§ What is being asked:
Each record below needs to be reproduced precisely, though not its pictures.

(Page-level text extractions)

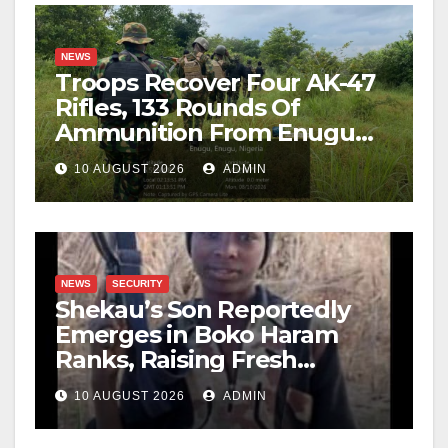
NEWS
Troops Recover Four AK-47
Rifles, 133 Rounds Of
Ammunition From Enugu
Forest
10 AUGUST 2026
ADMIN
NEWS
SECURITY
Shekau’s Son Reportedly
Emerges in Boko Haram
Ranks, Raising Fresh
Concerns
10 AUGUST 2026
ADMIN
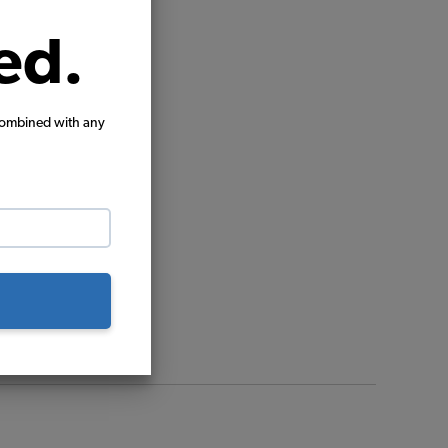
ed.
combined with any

§ Output for this task:
NEWS
Troops Recover Four AK-47
Rifles, 133 Rounds Of
Ammunition From Enugu
Forest
10 AUGUST 2026
ADMIN
NEWS
SECURITY
Shekau’s Son Reportedly
Emerges in Boko Haram
Ranks, Raising Fresh
Concerns
10 AUGUST 2026
ADMIN
ed.
combined with any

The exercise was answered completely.